··· Material to process ···

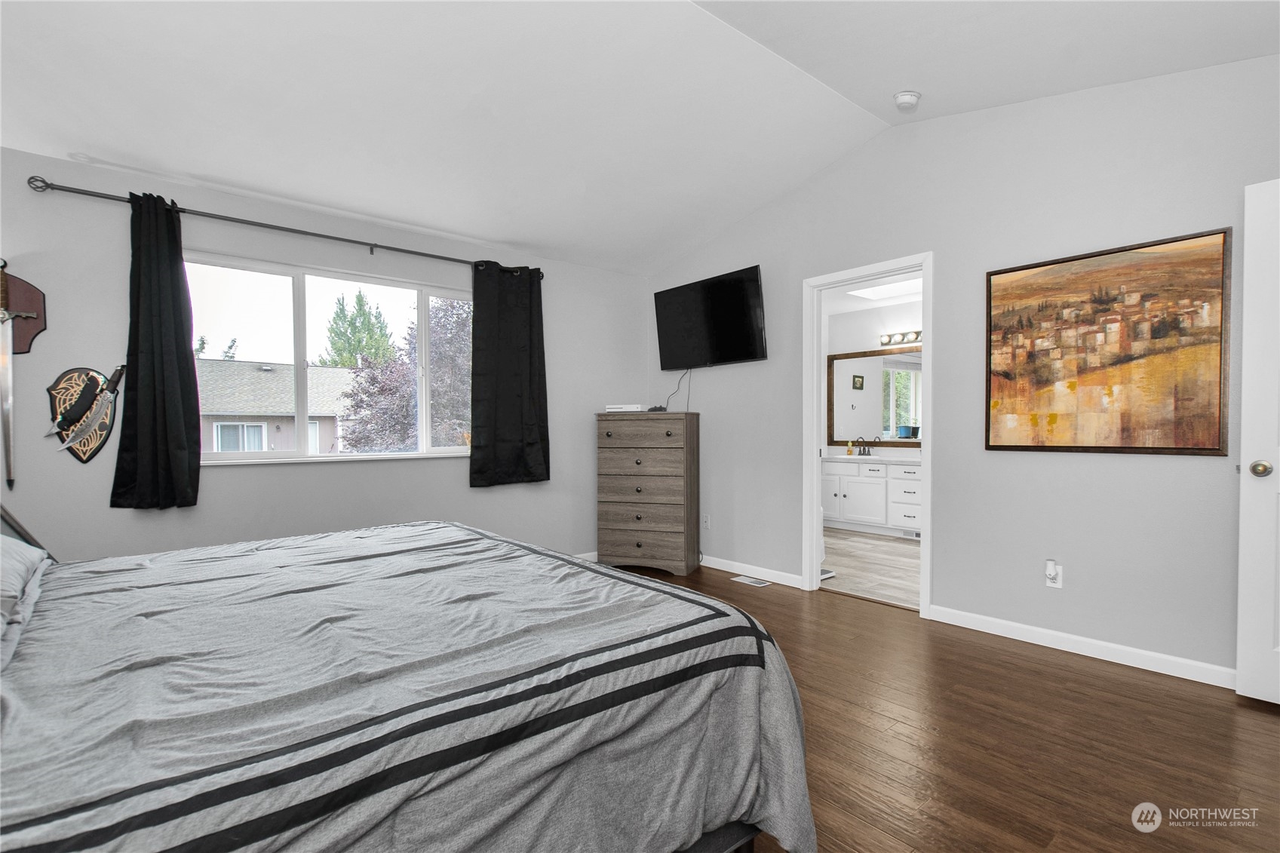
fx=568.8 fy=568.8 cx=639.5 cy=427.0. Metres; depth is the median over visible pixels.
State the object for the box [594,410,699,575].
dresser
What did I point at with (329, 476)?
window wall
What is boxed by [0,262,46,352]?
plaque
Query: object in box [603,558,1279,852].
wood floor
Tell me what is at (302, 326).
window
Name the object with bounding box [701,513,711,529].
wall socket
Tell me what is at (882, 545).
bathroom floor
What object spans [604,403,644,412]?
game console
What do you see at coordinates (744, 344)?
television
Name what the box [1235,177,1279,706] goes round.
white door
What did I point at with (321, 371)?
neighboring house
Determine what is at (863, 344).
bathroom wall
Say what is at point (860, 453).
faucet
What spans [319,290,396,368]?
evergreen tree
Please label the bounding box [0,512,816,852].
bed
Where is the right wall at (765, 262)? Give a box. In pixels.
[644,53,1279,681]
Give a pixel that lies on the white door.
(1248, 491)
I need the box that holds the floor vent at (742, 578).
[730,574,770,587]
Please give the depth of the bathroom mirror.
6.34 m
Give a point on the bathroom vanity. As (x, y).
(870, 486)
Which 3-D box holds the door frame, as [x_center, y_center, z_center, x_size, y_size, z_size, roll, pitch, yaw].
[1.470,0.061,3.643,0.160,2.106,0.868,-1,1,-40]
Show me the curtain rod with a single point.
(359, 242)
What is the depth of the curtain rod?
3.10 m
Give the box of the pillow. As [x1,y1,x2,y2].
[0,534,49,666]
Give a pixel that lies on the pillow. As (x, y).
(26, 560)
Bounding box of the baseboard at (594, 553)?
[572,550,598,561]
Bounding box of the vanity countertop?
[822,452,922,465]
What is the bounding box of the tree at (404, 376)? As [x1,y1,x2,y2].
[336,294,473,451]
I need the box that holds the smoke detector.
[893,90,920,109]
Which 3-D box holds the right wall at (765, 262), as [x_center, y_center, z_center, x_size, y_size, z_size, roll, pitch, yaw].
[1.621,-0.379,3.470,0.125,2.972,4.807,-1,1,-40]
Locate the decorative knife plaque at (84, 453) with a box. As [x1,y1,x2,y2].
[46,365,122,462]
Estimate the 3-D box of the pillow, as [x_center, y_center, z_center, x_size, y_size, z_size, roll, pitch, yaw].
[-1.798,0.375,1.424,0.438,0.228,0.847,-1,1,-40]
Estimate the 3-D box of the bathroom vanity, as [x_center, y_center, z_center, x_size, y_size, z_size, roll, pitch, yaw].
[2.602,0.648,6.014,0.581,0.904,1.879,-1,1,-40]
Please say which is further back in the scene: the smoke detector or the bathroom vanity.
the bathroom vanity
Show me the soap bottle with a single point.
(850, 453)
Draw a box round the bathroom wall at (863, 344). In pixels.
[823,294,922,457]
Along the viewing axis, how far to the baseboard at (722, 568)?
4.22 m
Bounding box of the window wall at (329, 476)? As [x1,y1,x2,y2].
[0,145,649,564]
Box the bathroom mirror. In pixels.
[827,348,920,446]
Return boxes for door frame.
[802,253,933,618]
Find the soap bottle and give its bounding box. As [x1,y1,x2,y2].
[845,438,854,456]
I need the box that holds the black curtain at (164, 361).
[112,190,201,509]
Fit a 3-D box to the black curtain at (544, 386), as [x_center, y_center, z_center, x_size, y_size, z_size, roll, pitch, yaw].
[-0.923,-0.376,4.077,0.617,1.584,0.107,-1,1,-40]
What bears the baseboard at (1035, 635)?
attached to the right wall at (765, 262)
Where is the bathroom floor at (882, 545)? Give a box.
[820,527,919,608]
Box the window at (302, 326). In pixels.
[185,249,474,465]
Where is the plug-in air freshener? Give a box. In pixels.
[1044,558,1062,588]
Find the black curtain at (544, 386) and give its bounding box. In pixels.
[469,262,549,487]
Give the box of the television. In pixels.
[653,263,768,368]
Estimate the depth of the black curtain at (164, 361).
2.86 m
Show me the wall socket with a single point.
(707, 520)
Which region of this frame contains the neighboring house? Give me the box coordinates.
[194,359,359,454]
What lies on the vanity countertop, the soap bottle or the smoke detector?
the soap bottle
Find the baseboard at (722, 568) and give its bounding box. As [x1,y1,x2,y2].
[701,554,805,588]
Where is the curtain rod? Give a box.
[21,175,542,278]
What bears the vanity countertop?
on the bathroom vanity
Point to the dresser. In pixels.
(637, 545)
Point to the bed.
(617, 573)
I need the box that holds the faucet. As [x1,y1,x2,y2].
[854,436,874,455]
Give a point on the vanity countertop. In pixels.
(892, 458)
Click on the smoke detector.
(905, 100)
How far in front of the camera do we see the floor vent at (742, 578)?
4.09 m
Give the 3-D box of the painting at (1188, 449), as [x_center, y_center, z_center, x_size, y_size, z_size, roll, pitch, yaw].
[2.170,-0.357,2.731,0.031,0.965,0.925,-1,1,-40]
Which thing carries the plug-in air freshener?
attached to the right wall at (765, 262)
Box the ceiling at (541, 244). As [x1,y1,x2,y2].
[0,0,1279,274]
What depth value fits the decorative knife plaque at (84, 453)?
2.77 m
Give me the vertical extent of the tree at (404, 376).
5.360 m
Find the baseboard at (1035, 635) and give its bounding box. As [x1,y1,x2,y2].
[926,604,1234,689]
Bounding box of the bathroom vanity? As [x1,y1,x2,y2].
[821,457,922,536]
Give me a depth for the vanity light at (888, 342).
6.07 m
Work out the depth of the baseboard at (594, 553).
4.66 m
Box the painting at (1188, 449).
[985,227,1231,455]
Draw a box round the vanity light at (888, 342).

···

§ Exercise description
When a picture appears in the material, please pass over it while retyping the rest exactly.

§ Output of the task
fx=568.8 fy=568.8 cx=639.5 cy=427.0. Metres; depth is the median over visible pixels.
State the object for the box [594,410,699,575].
dresser
What did I point at with (329, 476)?
window wall
What is boxed by [0,262,46,352]?
plaque
Query: object in box [603,558,1279,852].
wood floor
Tell me what is at (302, 326).
window
Name the object with bounding box [701,513,711,529].
wall socket
Tell me what is at (882, 545).
bathroom floor
What object spans [604,403,644,412]?
game console
What do you see at coordinates (744, 344)?
television
Name what the box [1235,177,1279,706] goes round.
white door
What did I point at with (321, 371)?
neighboring house
Determine what is at (863, 344).
bathroom wall
Say what is at point (860, 453).
faucet
What spans [319,290,396,368]?
evergreen tree
Please label the bounding box [0,512,816,852].
bed
Where is the right wall at (765, 262)? Give a box. In pixels.
[644,53,1279,681]
Give a pixel that lies on the white door.
(1248, 491)
I need the box that holds the floor vent at (742, 578).
[730,574,770,587]
Please give the depth of the bathroom mirror.
6.34 m
Give a point on the bathroom vanity. As (x, y).
(870, 486)
Which 3-D box holds the door frame, as [x_center, y_center, z_center, x_size, y_size, z_size, roll, pitch, yaw].
[1.470,0.061,3.643,0.160,2.106,0.868,-1,1,-40]
Show me the curtain rod with a single point.
(359, 242)
What is the depth of the curtain rod?
3.10 m
Give the box of the pillow. As [x1,y1,x2,y2].
[0,534,49,666]
Give a pixel that lies on the pillow. As (x, y).
(26, 560)
Bounding box of the baseboard at (594, 553)?
[572,550,598,561]
Bounding box of the vanity countertop?
[822,452,922,465]
What is the bounding box of the tree at (404, 376)? As [x1,y1,x2,y2].
[336,294,473,451]
I need the box that holds the smoke detector.
[893,90,920,109]
Which 3-D box holds the right wall at (765, 262), as [x_center, y_center, z_center, x_size, y_size, z_size, roll, pitch, yaw].
[1.621,-0.379,3.470,0.125,2.972,4.807,-1,1,-40]
Locate the decorative knife plaque at (84, 453) with a box. As [x1,y1,x2,y2].
[46,365,122,462]
Estimate the 3-D box of the pillow, as [x_center, y_center, z_center, x_size, y_size, z_size, roll, pitch, yaw].
[-1.798,0.375,1.424,0.438,0.228,0.847,-1,1,-40]
Estimate the 3-D box of the bathroom vanity, as [x_center, y_center, z_center, x_size, y_size, z_size, roll, pitch, yaw].
[2.602,0.648,6.014,0.581,0.904,1.879,-1,1,-40]
Please say which is further back in the scene: the smoke detector or the bathroom vanity.
the bathroom vanity
Show me the soap bottle with a single point.
(850, 453)
Draw a box round the bathroom wall at (863, 344). In pixels.
[823,294,922,457]
Along the viewing axis, how far to the baseboard at (722, 568)?
4.22 m
Bounding box of the window wall at (329, 476)? As [x1,y1,x2,y2].
[0,145,649,564]
Box the bathroom mirror. In pixels.
[827,348,920,446]
Return boxes for door frame.
[802,253,933,618]
Find the soap bottle and give its bounding box. As [x1,y1,x2,y2].
[845,438,854,456]
I need the box that holds the black curtain at (164, 361).
[112,190,201,509]
Fit a 3-D box to the black curtain at (544, 386), as [x_center, y_center, z_center, x_size, y_size, z_size, roll, pitch, yaw].
[-0.923,-0.376,4.077,0.617,1.584,0.107,-1,1,-40]
What bears the baseboard at (1035, 635)?
attached to the right wall at (765, 262)
Where is the bathroom floor at (882, 545)? Give a box.
[820,527,919,608]
Box the window at (302, 326). In pixels.
[185,249,474,465]
Where is the plug-in air freshener? Give a box. In pixels.
[1044,558,1062,588]
Find the black curtain at (544, 386) and give its bounding box. In pixels.
[469,262,549,487]
Give the box of the television. In pixels.
[653,263,768,368]
Estimate the depth of the black curtain at (164, 361).
2.86 m
Show me the wall socket with a single point.
(707, 520)
Which region of this frame contains the neighboring house? Give me the box coordinates.
[194,359,359,454]
What lies on the vanity countertop, the soap bottle or the smoke detector?
the soap bottle
Find the baseboard at (722, 568) and give its bounding box. As [x1,y1,x2,y2].
[701,554,805,588]
Where is the curtain rod? Give a box.
[21,175,542,278]
What bears the vanity countertop?
on the bathroom vanity
Point to the dresser. In pixels.
(637, 545)
Point to the bed.
(617, 573)
I need the box that holds the faucet. As [x1,y1,x2,y2].
[854,436,874,455]
Give a point on the vanity countertop. In pixels.
(892, 458)
Click on the smoke detector.
(905, 100)
How far in front of the camera do we see the floor vent at (742, 578)?
4.09 m
Give the 3-D box of the painting at (1188, 449), as [x_center, y_center, z_center, x_size, y_size, z_size, roll, pitch, yaw].
[2.170,-0.357,2.731,0.031,0.965,0.925,-1,1,-40]
Which thing carries the plug-in air freshener?
attached to the right wall at (765, 262)
Box the ceiling at (541, 244). As [x1,y1,x2,y2].
[0,0,1279,274]
What depth value fits the decorative knife plaque at (84, 453)?
2.77 m
Give me the vertical extent of the tree at (404, 376).
5.360 m
Find the baseboard at (1035, 635) and give its bounding box. As [x1,y1,x2,y2].
[926,604,1234,689]
Bounding box of the bathroom vanity? As [x1,y1,x2,y2].
[821,457,922,536]
Give me a depth for the vanity light at (888, 342).
6.07 m
Work out the depth of the baseboard at (594, 553).
4.66 m
Box the painting at (1188, 449).
[985,227,1231,455]
Draw a box round the vanity light at (888, 342).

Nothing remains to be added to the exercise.